* Data provided:

---+---

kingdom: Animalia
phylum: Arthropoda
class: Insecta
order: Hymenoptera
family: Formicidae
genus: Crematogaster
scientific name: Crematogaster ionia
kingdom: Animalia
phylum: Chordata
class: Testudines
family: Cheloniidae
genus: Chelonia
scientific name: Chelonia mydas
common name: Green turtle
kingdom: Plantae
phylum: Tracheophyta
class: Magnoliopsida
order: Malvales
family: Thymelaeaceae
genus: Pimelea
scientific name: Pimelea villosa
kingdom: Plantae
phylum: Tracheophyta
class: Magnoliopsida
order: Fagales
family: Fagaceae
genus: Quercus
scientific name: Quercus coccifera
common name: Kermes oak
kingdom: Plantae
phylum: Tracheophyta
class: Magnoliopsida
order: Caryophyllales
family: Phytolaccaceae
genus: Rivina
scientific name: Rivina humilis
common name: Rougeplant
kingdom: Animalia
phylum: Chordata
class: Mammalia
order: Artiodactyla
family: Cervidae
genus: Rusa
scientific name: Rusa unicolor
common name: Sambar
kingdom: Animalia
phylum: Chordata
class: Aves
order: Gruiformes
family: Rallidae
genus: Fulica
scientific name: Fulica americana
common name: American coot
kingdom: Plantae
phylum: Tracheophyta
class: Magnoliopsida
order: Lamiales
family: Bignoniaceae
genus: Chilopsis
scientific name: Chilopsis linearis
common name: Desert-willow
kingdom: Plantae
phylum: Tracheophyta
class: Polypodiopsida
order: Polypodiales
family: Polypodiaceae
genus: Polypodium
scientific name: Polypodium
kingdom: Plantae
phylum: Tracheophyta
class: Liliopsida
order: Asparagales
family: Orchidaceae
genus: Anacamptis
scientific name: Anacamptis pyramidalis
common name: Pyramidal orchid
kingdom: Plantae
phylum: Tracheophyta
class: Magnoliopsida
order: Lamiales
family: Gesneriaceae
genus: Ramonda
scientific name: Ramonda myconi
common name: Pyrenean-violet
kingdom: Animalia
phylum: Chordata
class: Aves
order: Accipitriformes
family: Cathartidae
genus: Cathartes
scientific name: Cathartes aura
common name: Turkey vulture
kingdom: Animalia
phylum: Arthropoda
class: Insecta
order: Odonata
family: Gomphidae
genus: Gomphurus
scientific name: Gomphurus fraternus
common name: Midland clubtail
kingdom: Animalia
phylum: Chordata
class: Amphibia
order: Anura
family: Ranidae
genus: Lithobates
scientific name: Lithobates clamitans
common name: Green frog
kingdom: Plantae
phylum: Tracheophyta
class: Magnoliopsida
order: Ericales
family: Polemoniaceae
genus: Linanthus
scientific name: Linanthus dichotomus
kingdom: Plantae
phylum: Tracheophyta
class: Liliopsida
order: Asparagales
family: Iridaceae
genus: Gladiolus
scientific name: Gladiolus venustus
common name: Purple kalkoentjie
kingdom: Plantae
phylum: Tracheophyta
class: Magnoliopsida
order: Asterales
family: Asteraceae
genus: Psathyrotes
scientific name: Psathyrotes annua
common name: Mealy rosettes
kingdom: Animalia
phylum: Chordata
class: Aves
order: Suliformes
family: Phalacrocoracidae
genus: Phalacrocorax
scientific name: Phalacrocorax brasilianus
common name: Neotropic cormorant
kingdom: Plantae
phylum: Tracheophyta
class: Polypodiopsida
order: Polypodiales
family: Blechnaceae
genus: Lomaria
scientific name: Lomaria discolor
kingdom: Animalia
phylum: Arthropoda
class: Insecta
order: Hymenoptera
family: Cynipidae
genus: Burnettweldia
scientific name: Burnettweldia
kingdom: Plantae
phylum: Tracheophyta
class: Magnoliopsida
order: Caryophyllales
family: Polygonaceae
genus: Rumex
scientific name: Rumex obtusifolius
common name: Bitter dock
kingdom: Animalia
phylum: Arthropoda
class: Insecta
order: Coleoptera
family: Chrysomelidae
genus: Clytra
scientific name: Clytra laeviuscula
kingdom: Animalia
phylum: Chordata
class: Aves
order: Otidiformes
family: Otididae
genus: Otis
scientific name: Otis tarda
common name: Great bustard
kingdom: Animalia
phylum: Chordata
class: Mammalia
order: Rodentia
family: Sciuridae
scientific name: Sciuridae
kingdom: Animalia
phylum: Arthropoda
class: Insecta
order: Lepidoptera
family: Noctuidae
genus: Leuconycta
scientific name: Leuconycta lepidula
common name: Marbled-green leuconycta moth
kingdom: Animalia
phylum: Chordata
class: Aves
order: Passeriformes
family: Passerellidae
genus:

---+---

Could you arrange every line of the material above as a JSON list of strings, one string per line, with blank lines left out?

* Task solution:
[
  "kingdom: Animalia",
  "phylum: Arthropoda",
  "class: Insecta",
  "order: Hymenoptera",
  "family: Formicidae",
  "genus: Crematogaster",
  "scientific name: Crematogaster ionia",
  "kingdom: Animalia",
  "phylum: Chordata",
  "class: Testudines",
  "family: Cheloniidae",
  "genus: Chelonia",
  "scientific name: Chelonia mydas",
  "common name: Green turtle",
  "kingdom: Plantae",
  "phylum: Tracheophyta",
  "class: Magnoliopsida",
  "order: Malvales",
  "family: Thymelaeaceae",
  "genus: Pimelea",
  "scientific name: Pimelea villosa",
  "kingdom: Plantae",
  "phylum: Tracheophyta",
  "class: Magnoliopsida",
  "order: Fagales",
  "family: Fagaceae",
  "genus: Quercus",
  "scientific name: Quercus coccifera",
  "common name: Kermes oak",
  "kingdom: Plantae",
  "phylum: Tracheophyta",
  "class: Magnoliopsida",
  "order: Caryophyllales",
  "family: Phytolaccaceae",
  "genus: Rivina",
  "scientific name: Rivina humilis",
  "common name: Rougeplant",
  "kingdom: Animalia",
  "phylum: Chordata",
  "class: Mammalia",
  "order: Artiodactyla",
  "family: Cervidae",
  "genus: Rusa",
  "scientific name: Rusa unicolor",
  "common name: Sambar",
  "kingdom: Animalia",
  "phylum: Chordata",
  "class: Aves",
  "order: Gruiformes",
  "family: Rallidae",
  "genus: Fulica",
  "scientific name: Fulica americana",
  "common name: American coot",
  "kingdom: Plantae",
  "phylum: Tracheophyta",
  "class: Magnoliopsida",
  "order: Lamiales",
  "family: Bignoniaceae",
  "genus: Chilopsis",
  "scientific name: Chilopsis linearis",
  "common name: Desert-willow",
  "kingdom: Plantae",
  "phylum: Tracheophyta",
  "class: Polypodiopsida",
  "order: Polypodiales",
  "family: Polypodiaceae",
  "genus: Polypodium",
  "scientific name: Polypodium",
  "kingdom: Plantae",
  "phylum: Tracheophyta",
  "class: Liliopsida",
  "order: Asparagales",
  "family: Orchidaceae",
  "genus: Anacamptis",
  "scientific name: Anacamptis pyramidalis",
  "common name: Pyramidal orchid",
  "kingdom: Plantae",
  "phylum: Tracheophyta",
  "class: Magnoliopsida",
  "order: Lamiales",
  "family: Gesneriaceae",
  "genus: Ramonda",
  "scientific name: Ramonda myconi",
  "common name: Pyrenean-violet",
  "kingdom: Animalia",
  "phylum: Chordata",
  "class: Aves",
  "order: Accipitriformes",
  "family: Cathartidae",
  "genus: Cathartes",
  "scientific name: Cathartes aura",
  "common name: Turkey vulture",
  "kingdom: Animalia",
  "phylum: Arthropoda",
  "class: Insecta",
  "order: Odonata",
  "family: Gomphidae",
  "genus: Gomphurus",
  "scientific name: Gomphurus fraternus",
  "common name: Midland clubtail",
  "kingdom: Animalia",
  "phylum: Chordata",
  "class: Amphibia",
  "order: Anura",
  "family: Ranidae",
  "genus: Lithobates",
  "scientific name: Lithobates clamitans",
  "common name: Green frog",
  "kingdom: Plantae",
  "phylum: Tracheophyta",
  "class: Magnoliopsida",
  "order: Ericales",
  "family: Polemoniaceae",
  "genus: Linanthus",
  "scientific name: Linanthus dichotomus",
  "kingdom: Plantae",
  "phylum: Tracheophyta",
  "class: Liliopsida",
  "order: Asparagales",
  "family: Iridaceae",
  "genus: Gladiolus",
  "scientific name: Gladiolus venustus",
  "common name: Purple kalkoentjie",
  "kingdom: Plantae",
  "phylum: Tracheophyta",
  "class: Magnoliopsida",
  "order: Asterales",
  "family: Asteraceae",
  "genus: Psathyrotes",
  "scientific name: Psathyrotes annua",
  "common name: Mealy rosettes",
  "kingdom: Animalia",
  "phylum: Chordata",
  "class: Aves",
  "order: Suliformes",
  "family: Phalacrocoracidae",
  "genus: Phalacrocorax",
  "scientific name: Phalacrocorax brasilianus",
  "common name: Neotropic cormorant",
  "kingdom: Plantae",
  "phylum: Tracheophyta",
  "class: Polypodiopsida",
  "order: Polypodiales",
  "family: Blechnaceae",
  "genus: Lomaria",
  "scientific name: Lomaria discolor",
  "kingdom: Animalia",
  "phylum: Arthropoda",
  "class: Insecta",
  "order: Hymenoptera",
  "family: Cynipidae",
  "genus: Burnettweldia",
  "scientific name: Burnettweldia",
  "kingdom: Plantae",
  "phylum: Tracheophyta",
  "class: Magnoliopsida",
  "order: Caryophyllales",
  "family: Polygonaceae",
  "genus: Rumex",
  "scientific name: Rumex obtusifolius",
  "common name: Bitter dock",
  "kingdom: Animalia",
  "phylum: Arthropoda",
  "class: Insecta",
  "order: Coleoptera",
  "family: Chrysomelidae",
  "genus: Clytra",
  "scientific name: Clytra laeviuscula",
  "kingdom: Animalia",
  "phylum: Chordata",
  "class: Aves",
  "order: Otidiformes",
  "family: Otididae",
  "genus: Otis",
  "scientific name: Otis tarda",
  "common name: Great bustard",
  "kingdom: Animalia",
  "phylum: Chordata",
  "class: Mammalia",
  "order: Rodentia",
  "family: Sciuridae",
  "scientific name: Sciuridae",
  "kingdom: Animalia",
  "phylum: Arthropoda",
  "class: Insecta",
  "order: Lepidoptera",
  "family: Noctuidae",
  "genus: Leuconycta",
  "scientific name: Leuconycta lepidula",
  "common name: Marbled-green leuconycta moth",
  "kingdom: Animalia",
  "phylum: Chordata",
  "class: Aves",
  "order: Passeriformes",
  "family: Passerellidae",
  "genus:"
]